Southern France is almost inevitably a synonym for the Côte D’Azur and its crowded beaches and millionaire hangouts in Cannes, Nice, and Saint-Tropez. Yet the western part of the Southern French coast has a lot to offer, too, and without all the crowds.
Beloved by the group of French painters known as Les Fauves, who drew inspiration from its red rocks and warm Mediterranean light at the beginning of the 20th century, the Côte Vermeille sits between the Pyrénées and the Mediterranean sea from Argelès-sur-Mer to Cap Cèrbere, on the Spanish border. Neither France nor Spain, this Catalunian French corner has a rocky coastline broken by sandy beaches, hills covered in vineyards sloping towards the sea and dotted with the ruins of ancient castles, a delicious cuisine and some truly magnificent landscapes. In other words, the perfect mix for those who love enjoy a quiet, relaxed vacation surrounded by beauty and local culture.
A long sandy beach.
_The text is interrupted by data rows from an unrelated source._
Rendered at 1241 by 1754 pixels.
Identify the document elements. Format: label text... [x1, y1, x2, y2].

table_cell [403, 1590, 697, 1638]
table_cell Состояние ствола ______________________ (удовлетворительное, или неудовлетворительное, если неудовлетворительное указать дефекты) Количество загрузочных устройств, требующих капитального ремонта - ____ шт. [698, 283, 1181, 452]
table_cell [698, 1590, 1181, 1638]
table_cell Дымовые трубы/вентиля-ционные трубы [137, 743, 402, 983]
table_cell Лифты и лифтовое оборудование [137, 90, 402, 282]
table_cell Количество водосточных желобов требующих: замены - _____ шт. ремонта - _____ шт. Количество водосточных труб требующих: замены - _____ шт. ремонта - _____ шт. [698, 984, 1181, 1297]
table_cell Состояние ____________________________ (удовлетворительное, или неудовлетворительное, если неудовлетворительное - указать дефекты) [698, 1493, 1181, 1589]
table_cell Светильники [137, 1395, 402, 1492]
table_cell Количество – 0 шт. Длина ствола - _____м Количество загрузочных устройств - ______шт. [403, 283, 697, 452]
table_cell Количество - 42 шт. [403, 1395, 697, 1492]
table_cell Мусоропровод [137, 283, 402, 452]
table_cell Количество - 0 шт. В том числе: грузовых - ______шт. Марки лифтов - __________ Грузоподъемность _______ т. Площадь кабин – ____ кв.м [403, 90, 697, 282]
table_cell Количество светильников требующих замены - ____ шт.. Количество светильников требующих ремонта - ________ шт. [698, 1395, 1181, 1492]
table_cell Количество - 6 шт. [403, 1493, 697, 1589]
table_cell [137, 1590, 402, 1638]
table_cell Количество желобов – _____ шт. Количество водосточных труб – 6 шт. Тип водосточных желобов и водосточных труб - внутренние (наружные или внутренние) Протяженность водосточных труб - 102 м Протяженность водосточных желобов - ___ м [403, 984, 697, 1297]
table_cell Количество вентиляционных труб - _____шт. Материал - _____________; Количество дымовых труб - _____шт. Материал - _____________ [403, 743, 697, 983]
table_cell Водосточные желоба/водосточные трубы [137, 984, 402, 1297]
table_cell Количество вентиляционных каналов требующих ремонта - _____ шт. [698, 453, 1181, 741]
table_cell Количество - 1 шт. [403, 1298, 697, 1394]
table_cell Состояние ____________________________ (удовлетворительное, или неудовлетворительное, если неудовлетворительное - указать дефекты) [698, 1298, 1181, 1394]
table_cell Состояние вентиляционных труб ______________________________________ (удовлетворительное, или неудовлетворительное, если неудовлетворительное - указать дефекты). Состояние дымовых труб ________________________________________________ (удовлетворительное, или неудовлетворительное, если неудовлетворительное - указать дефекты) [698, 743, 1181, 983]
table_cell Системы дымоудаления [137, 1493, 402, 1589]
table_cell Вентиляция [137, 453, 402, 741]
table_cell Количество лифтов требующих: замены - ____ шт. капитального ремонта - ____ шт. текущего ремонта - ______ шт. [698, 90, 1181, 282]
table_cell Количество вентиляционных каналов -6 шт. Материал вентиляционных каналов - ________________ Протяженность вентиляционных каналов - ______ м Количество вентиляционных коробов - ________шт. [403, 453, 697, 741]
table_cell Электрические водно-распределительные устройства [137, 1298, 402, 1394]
Restaurants, cafes and beach clubs overlooking a turquoise sea. Stores selling bathing suits and buckets & spades. Argèles is as close to a classic family seaside resort as you can get on the Côte Vermeille. But there is more to it: castles, natural preserves, and a beautiful cathedral housing and ancient churches.
Simply France’s most painted fishing village, which inspired Matisse and the Fauves with its cosy harbour, the unmistakable bell tower/lighthouse with the pink top, the castle, and the colorful houses with ochre roofs. In Colllioure you can still stay at the Hôtel-Restaurant les Templiers, a favourite of artists of the likes of Picasso, Matisse, and Chagall, now also housing a museum. To plunge into the town’s artistic past, we recommend that you walk along the Chemin du Fauvisme, a walking path that runs through the village’s most depicted views and landscapes, marked by the reproduction of the paintings they inspired.